Task goal ::
Give every line of the material back exactly, images removed.

The data ::
------------------------------

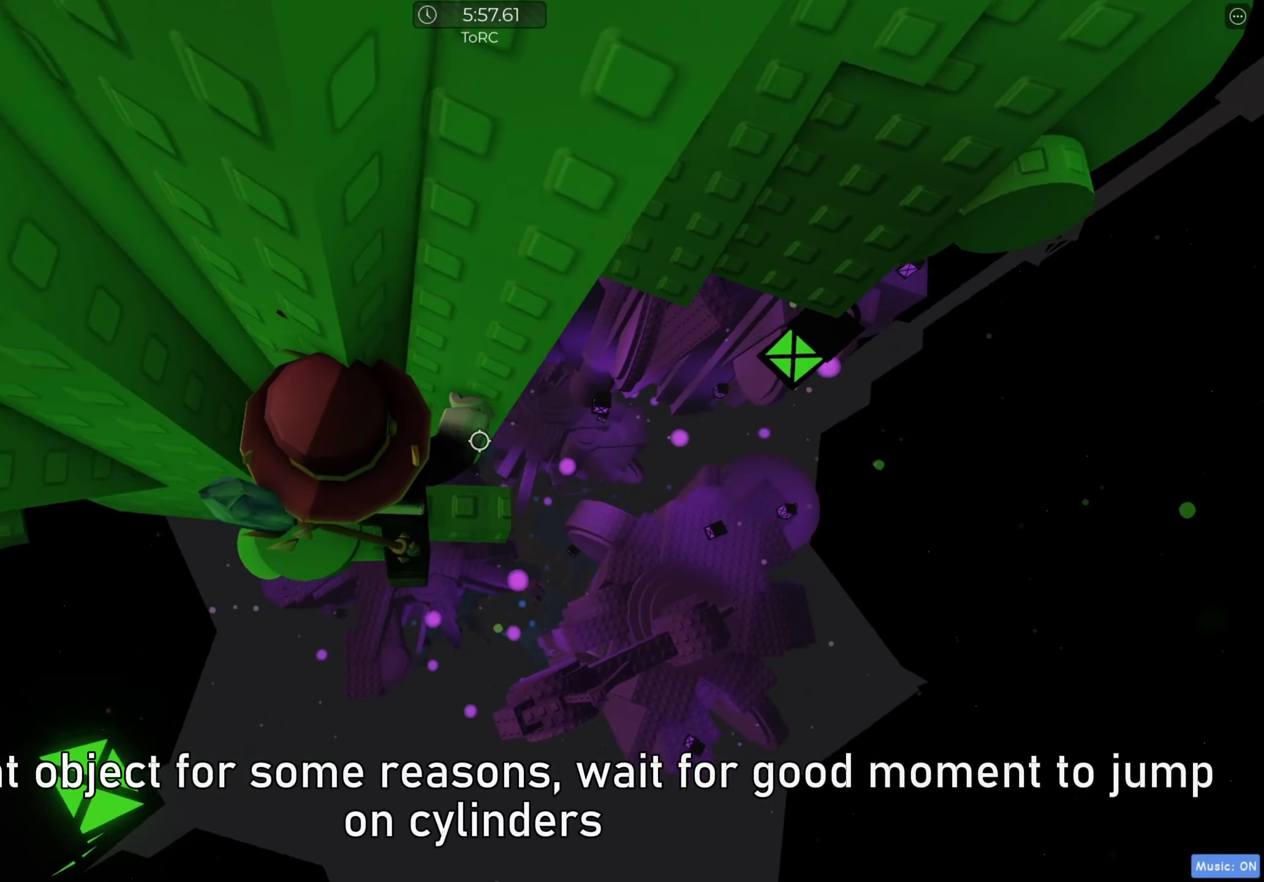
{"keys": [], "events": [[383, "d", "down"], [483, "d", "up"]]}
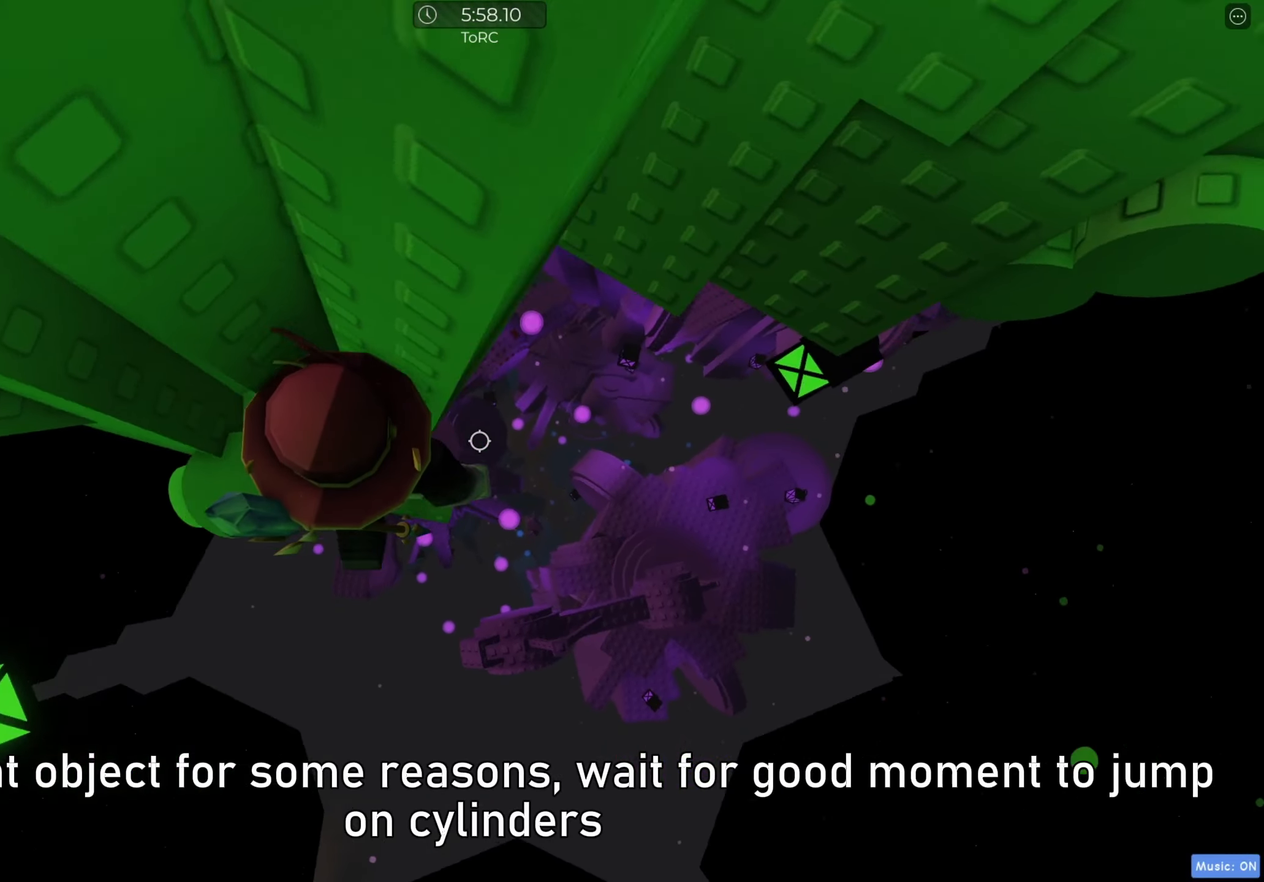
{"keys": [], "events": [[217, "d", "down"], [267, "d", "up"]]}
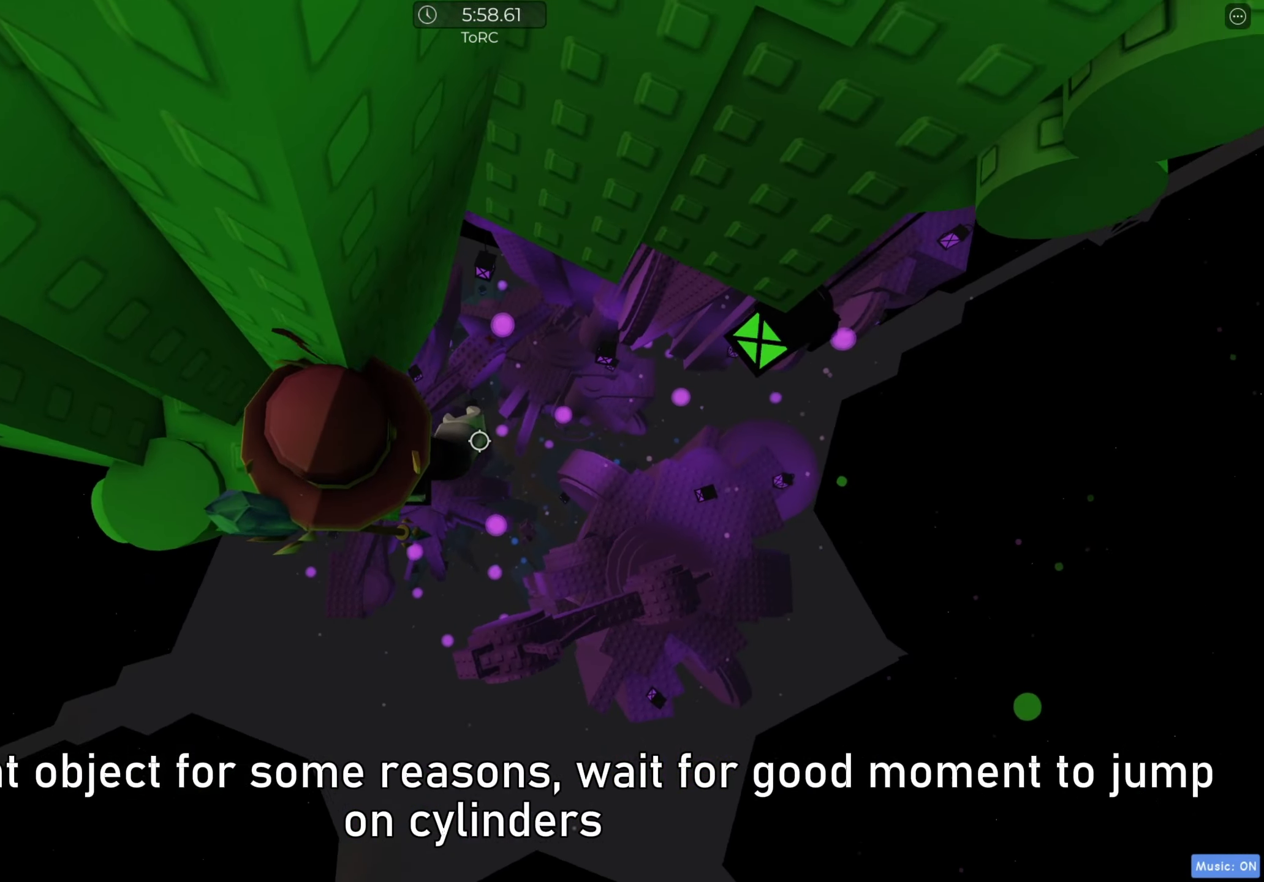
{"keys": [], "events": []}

------------------------------

Solution to the exercise ::
{"keys": [], "events": [[383, "d", "down"], [483, "d", "up"]]}
{"keys": [], "events": [[217, "d", "down"], [267, "d", "up"]]}
{"keys": [], "events": []}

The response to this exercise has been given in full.